--- START ---

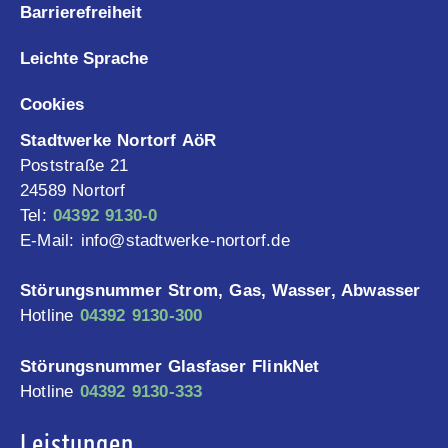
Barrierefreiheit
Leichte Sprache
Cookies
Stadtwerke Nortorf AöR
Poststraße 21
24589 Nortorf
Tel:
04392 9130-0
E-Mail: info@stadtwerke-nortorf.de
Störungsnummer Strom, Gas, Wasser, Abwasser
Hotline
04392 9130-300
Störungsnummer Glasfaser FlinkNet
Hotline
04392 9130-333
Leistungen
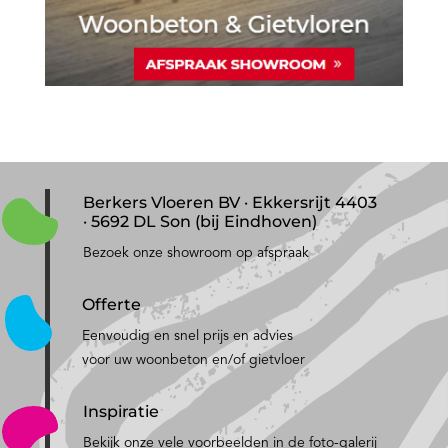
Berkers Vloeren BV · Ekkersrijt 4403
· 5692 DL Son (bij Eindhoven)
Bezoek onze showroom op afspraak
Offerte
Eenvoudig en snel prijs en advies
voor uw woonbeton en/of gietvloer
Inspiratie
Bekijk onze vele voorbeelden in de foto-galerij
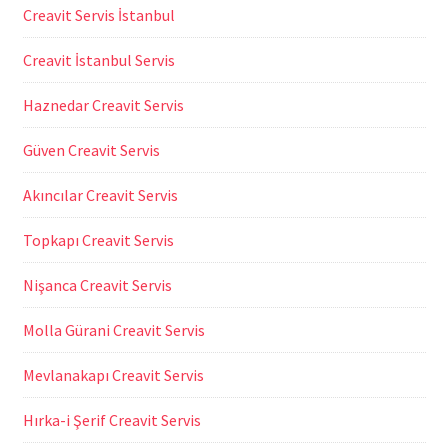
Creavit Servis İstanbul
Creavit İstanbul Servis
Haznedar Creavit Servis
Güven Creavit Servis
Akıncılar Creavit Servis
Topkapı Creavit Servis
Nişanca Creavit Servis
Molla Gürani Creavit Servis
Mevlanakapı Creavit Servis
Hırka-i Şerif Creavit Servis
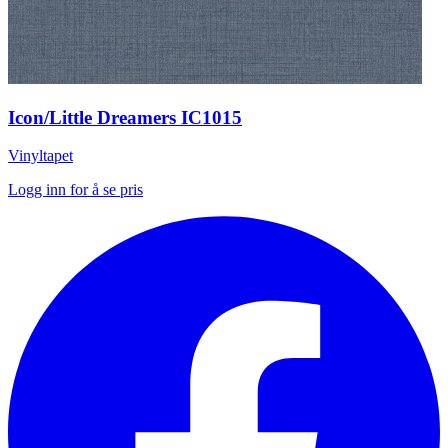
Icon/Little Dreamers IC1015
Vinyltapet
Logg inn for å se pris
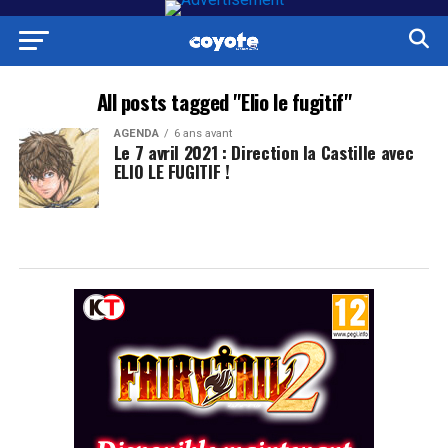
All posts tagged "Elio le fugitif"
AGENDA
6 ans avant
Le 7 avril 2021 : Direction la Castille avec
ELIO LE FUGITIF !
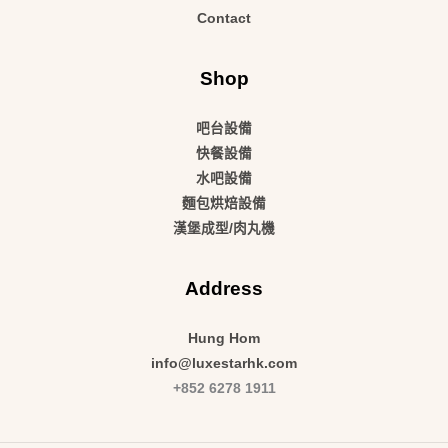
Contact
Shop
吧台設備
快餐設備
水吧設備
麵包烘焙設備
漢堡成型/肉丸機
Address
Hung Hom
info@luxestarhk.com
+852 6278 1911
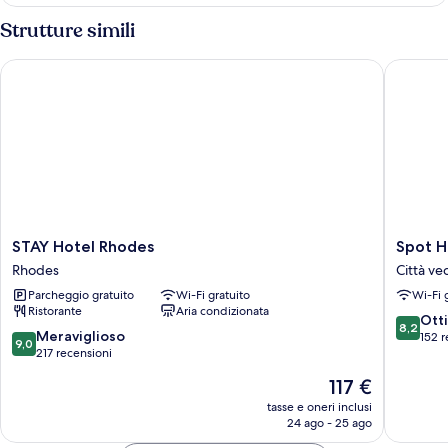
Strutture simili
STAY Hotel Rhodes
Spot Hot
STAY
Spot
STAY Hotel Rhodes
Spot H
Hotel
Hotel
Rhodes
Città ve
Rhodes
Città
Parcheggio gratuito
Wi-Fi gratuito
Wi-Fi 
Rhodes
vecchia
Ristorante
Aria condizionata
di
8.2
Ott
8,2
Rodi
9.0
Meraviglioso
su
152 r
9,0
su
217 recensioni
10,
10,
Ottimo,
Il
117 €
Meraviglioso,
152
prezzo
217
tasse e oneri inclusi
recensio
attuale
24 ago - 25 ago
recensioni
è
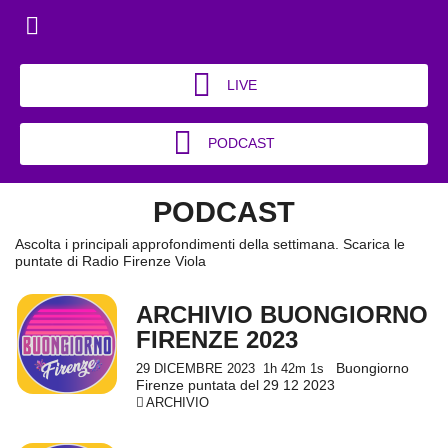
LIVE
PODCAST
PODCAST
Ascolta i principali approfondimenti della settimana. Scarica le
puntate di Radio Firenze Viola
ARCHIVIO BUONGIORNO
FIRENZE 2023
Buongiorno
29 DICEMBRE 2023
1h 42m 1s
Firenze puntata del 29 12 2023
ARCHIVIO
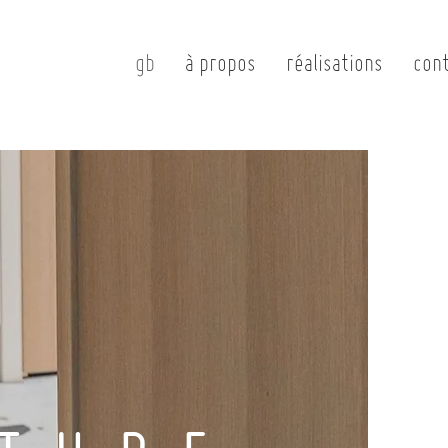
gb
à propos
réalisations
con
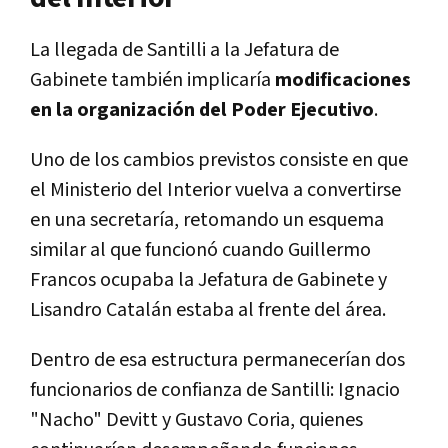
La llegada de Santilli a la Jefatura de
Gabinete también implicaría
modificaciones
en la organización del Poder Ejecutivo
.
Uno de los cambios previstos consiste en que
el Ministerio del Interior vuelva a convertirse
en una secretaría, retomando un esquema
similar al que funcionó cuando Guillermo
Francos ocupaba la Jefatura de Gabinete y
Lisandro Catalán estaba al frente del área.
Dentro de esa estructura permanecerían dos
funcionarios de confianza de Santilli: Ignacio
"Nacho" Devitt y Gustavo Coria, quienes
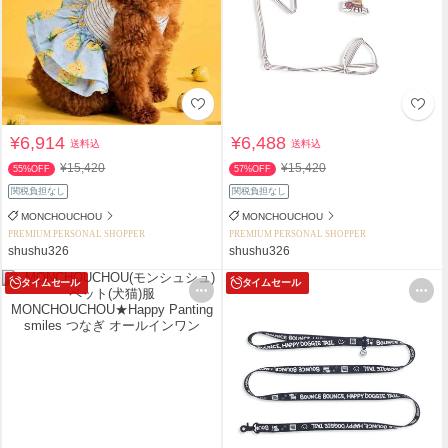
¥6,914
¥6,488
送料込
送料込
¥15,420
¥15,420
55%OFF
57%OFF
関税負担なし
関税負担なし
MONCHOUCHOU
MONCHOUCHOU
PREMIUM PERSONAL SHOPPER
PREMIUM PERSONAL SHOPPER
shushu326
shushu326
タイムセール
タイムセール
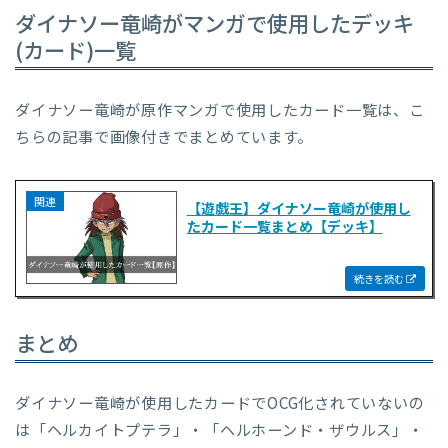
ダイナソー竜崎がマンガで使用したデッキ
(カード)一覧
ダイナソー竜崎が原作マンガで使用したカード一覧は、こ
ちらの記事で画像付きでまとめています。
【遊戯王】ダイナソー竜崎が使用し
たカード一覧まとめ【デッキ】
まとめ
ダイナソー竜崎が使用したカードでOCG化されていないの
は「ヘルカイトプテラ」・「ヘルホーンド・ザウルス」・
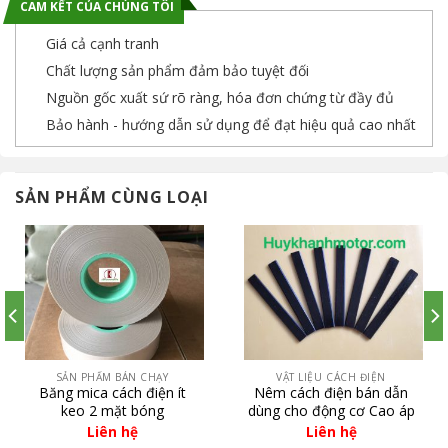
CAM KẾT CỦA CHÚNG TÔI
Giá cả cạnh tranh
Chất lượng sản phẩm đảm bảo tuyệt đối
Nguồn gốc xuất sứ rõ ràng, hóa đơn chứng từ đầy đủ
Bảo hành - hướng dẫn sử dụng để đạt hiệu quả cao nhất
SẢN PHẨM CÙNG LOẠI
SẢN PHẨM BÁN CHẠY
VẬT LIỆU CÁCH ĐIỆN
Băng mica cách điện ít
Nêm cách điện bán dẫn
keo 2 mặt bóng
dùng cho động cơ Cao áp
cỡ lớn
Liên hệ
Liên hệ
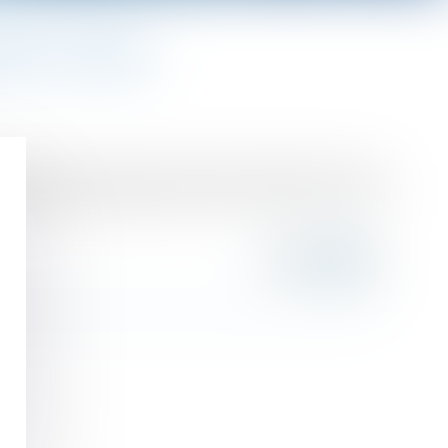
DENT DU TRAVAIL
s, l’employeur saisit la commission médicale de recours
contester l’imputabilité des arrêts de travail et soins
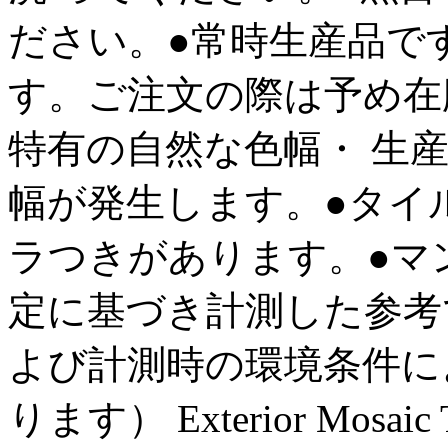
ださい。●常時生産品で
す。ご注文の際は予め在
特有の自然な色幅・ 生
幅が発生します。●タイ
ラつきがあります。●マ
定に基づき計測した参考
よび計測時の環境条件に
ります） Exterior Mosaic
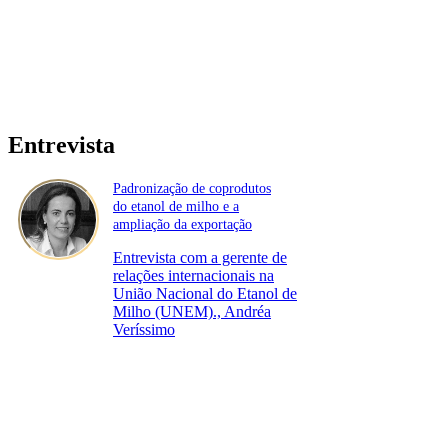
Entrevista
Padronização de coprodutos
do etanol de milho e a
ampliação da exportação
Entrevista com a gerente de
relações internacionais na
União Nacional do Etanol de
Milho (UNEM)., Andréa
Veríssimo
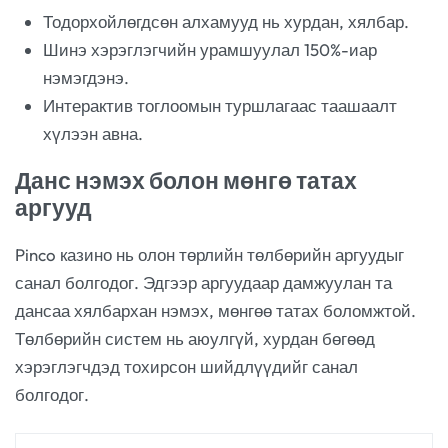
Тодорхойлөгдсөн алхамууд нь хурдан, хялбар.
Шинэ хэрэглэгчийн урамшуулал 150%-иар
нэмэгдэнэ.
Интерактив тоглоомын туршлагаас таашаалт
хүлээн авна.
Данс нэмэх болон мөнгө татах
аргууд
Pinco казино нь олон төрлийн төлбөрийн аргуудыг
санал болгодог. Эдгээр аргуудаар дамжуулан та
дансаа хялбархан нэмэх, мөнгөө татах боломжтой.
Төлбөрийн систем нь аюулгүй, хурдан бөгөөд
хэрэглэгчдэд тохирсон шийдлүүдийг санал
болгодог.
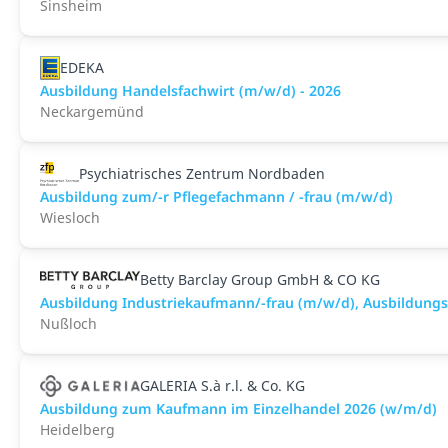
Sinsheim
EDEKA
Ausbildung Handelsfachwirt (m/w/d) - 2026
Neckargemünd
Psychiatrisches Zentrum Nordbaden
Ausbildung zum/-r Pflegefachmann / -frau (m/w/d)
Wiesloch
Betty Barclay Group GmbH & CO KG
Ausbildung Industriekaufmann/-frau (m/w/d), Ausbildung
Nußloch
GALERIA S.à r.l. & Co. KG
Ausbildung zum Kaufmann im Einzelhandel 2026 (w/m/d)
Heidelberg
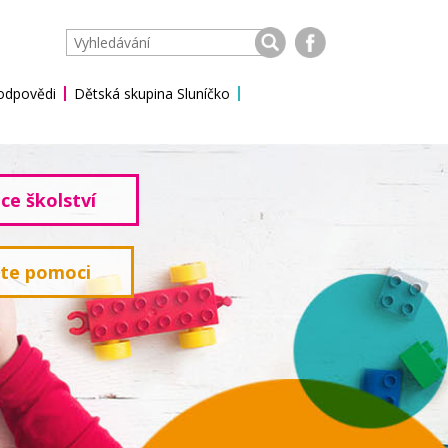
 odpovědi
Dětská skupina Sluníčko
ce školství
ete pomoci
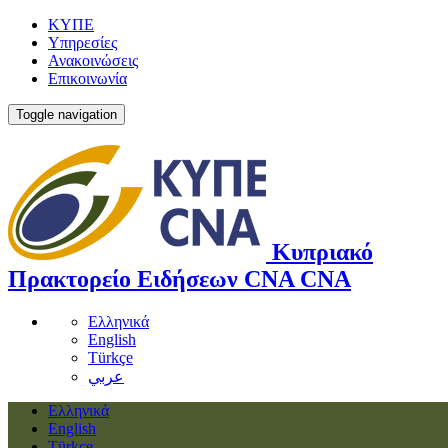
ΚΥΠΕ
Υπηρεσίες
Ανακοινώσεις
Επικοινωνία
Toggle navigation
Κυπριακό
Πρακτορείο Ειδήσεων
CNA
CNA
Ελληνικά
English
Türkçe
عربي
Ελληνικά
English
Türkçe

--- END ---

(TASK OBJECTIVE) From the listing, copy out the lines starting at the one containing "La llegada de Santilli a la Jefatura de" and ending after the one containing "Gustavo Coria, quienes", with every character unchanged.

(TASK RESPONSE)
La llegada de Santilli a la Jefatura de
Gabinete también implicaría
modificaciones
en la organización del Poder Ejecutivo
.
Uno de los cambios previstos consiste en que
el Ministerio del Interior vuelva a convertirse
en una secretaría, retomando un esquema
similar al que funcionó cuando Guillermo
Francos ocupaba la Jefatura de Gabinete y
Lisandro Catalán estaba al frente del área.
Dentro de esa estructura permanecerían dos
funcionarios de confianza de Santilli: Ignacio
"Nacho" Devitt y Gustavo Coria, quienes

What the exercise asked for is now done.